The East Cost was pummeled with record snowfall last week. This prompted us at PLOWZ & MOWZ to go back and look at some other record setting snow falls in U.S. history. Here are 5 that came to mind:
The Blizzard of 1996
This nor’easter began with snow falling in D.C. and traveling through the Eastern Seaboard, with gusts of wind up to 50 mph. 32 inches in Providence, Rhode Island, was the highest documented accumulation during this storm. President Bill Clinton shut down the federal government for about a week, as D.C. and nine other states were declares disaster areas.
The Great White Blizzard
In May 1888, gusts of wind up to 85 mph carried this storm along the East Coast, and in some parts of NYC, drifts reached up to second story windows. Above ground water and gas lines froze and hundreds of boats sunk under heavy winds. Traffic and commuting was immobilized, especially in NYC, and this ’88 winter provoked the inception of the underground subway system still in use today.
Groundhog Day Blizzard
Finally ending on Groundhog Day in 2011, this storm affected a third of the United States. Impacting 10 million people in its path from the Rockies to New England, the Groundhog Day Blizzard resulted in school and postal services closings and left snow-filled streets packed with abandoned cars.

## What to work on:
**A.** Which storms does the snowstorm article name in its headings? List every one.
**B.** Does each statement below agree with the snowstorm article? Answer yes or no for each, and quote the words of the article that decide it.
(i) The highest documented accumulation during the Blizzard of 1996 was in Providence, Rhode Island.
(ii) The Great White Blizzard had wind gusts of up to 50 mph.
(iii) The Groundhog Day Blizzard affected 10 million people.
**C.** Return the passage of the snowstorm article word for word, starting at "The East Cost" and ending at "declares disaster areas.".

## Record set:
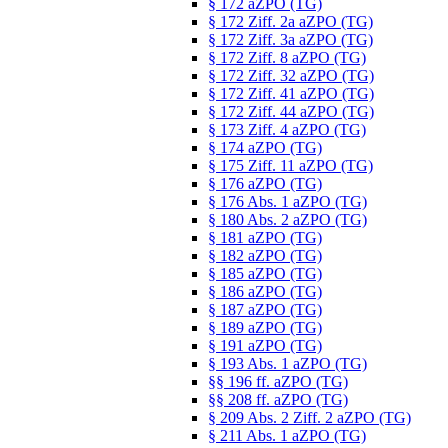
§ 172 aZPO (TG)
§ 172 Ziff. 2a aZPO (TG)
§ 172 Ziff. 3a aZPO (TG)
§ 172 Ziff. 8 aZPO (TG)
§ 172 Ziff. 32 aZPO (TG)
§ 172 Ziff. 41 aZPO (TG)
§ 172 Ziff. 44 aZPO (TG)
§ 173 Ziff. 4 aZPO (TG)
§ 174 aZPO (TG)
§ 175 Ziff. 11 aZPO (TG)
§ 176 aZPO (TG)
§ 176 Abs. 1 aZPO (TG)
§ 180 Abs. 2 aZPO (TG)
§ 181 aZPO (TG)
§ 182 aZPO (TG)
§ 185 aZPO (TG)
§ 186 aZPO (TG)
§ 187 aZPO (TG)
§ 189 aZPO (TG)
§ 191 aZPO (TG)
§ 193 Abs. 1 aZPO (TG)
§§ 196 ff. aZPO (TG)
§§ 208 ff. aZPO (TG)
§ 209 Abs. 2 Ziff. 2 aZPO (TG)
§ 211 Abs. 1 aZPO (TG)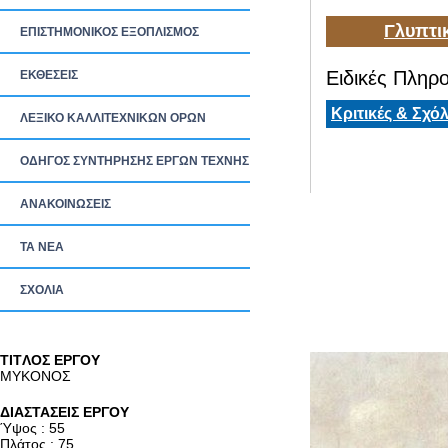
Γλυπτι
ΕΠΙΣΤΗΜΟΝΙΚΟΣ ΕΞΟΠΛΙΣΜΟΣ
Ειδικές Πληρο
ΕΚΘΕΣΕΙΣ
Κριτικές & Σχόλ
ΛΕΞΙΚΟ ΚΑΛΛΙΤΕΧΝΙΚΩΝ ΟΡΩΝ
ΟΔΗΓΟΣ ΣΥΝΤΗΡΗΣΗΣ ΕΡΓΩΝ ΤΕΧΝΗΣ
ΑΝΑΚΟΙΝΩΣΕΙΣ
ΤΑ ΝEΑ
ΣΧΟΛΙΑ
TITΛΟΣ ΕΡΓΟΥ
ΜΥΚΟΝΟΣ
ΔΙΑΣΤΑΣΕΙΣ ΕΡΓΟΥ
Ύψος : 55
Πλάτος : 75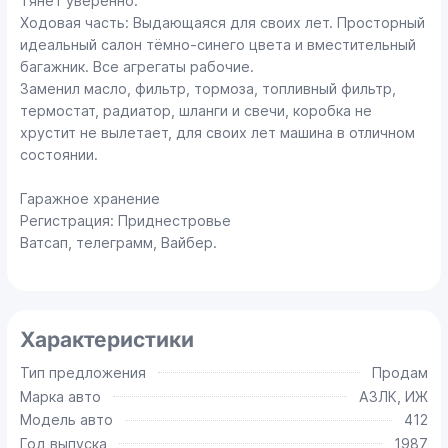
Тянeт увeренно.
Ходовая часть: Выдающаяся для своих лет. Просторный
идеальный салон тёмно-синего цвета и вместительный
багажник. Все агрегаты рабочие.
Заменил масло, фильтр, тормоза, топливный фильтр,
термостат, радиатор, шланги и свечи, коробка не
хрустит не вылетает, для своих лет машина в отличном
состоянии.
Гаражное хранение
Регистрация: Приднестровье
Ватсап, телеграмм, Вайбер.
Характеристики
Тип предложения
Продам
Марка авто
АЗЛК, ИЖ
Модель авто
412
Год выпуска
1987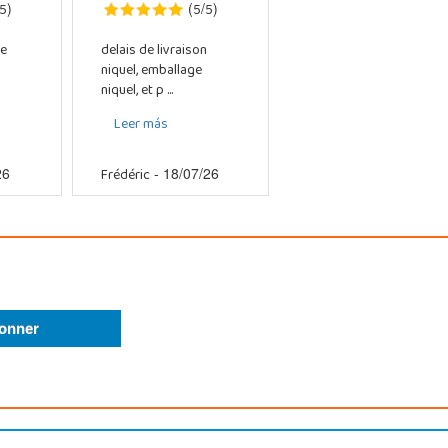
5
5
5
)
(
/
)
e
delais de livraison
niquel, emballage
niquel, et p ...
Leer más
Frédéric
26
- 18/07/26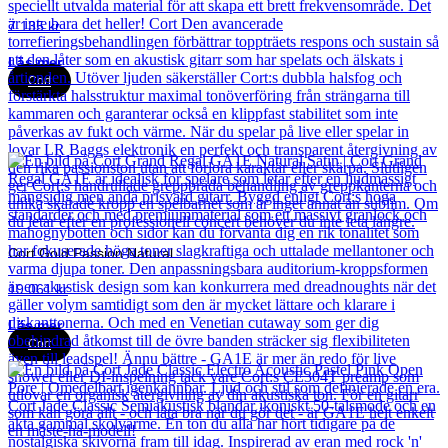
7 135
kr
Läs mer
Cort
Cort Gold Passion Natural
19 061
kr
Läs mer
Cort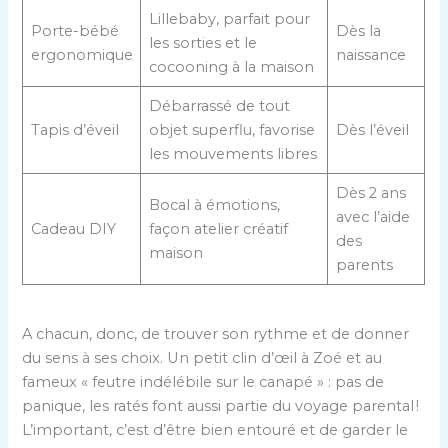
Lillebaby, parfait pour
Porte-bébé
Dès la
les sorties et le
ergonomique
naissance
cocooning à la maison
Débarrassé de tout
Tapis d’éveil
objet superflu, favorise
Dès l’éveil
les mouvements libres
Dès 2 ans
Bocal à émotions,
avec l’aide
Cadeau DIY
façon atelier créatif
des
maison
parents
A chacun, donc, de trouver son rythme et de donner
du sens à ses choix. Un petit clin d’œil à Zoé et au
fameux « feutre indélébile sur le canapé » : pas de
panique, les ratés font aussi partie du voyage parental !
L’important, c’est d’être bien entouré et de garder le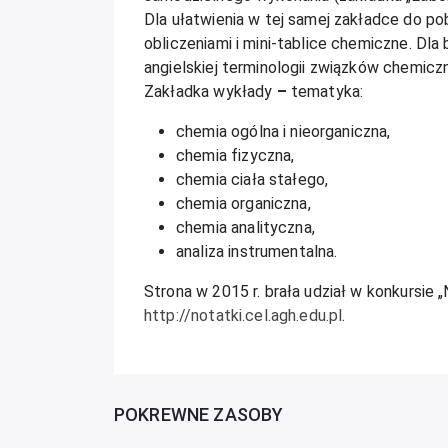
Dla ułatwienia w tej samej zakładce do p
obliczeniami i mini-tablice chemiczne. Dla
angielskiej terminologii związków chemicz
Zakładka wykłady
–
tematyka:
chemia ogólna i nieorganiczna,
chemia fizyczna,
chemia ciała stałego,
chemia organiczna,
chemia analityczna,
analiza instrumentalna.
Strona w 2015 r. brała udział w konkursie „
http://notatki.cel.agh.edu.pl
.
POKREWNE ZASOBY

## Solution set:
**A.** The Blizzard of 1996; The Great White Blizzard; Groundhog Day Blizzard

**B.**
(i) Yes: "32 inches in Providence, Rhode Island, was the highest documented accumulation during this storm."
(ii) No: "gusts of wind up to 85 mph carried this storm along the East Coast"
(iii) Yes: "Impacting 10 million people in its path from the Rockies to New England"

**C.**
The East Cost was pummeled with record snowfall last week. This prompted us at PLOWZ & MOWZ to go back and look at some other record setting snow falls in U.S. history. Here are 5 that came to mind:
The Blizzard of 1996
This nor’easter began with snow falling in D.C. and traveling through the Eastern Seaboard, with gusts of wind up to 50 mph. 32 inches in Providence, Rhode Island, was the highest documented accumulation during this storm. President Bill Clinton shut down the federal government for about a week, as D.C. and nine other states were declares disaster areas.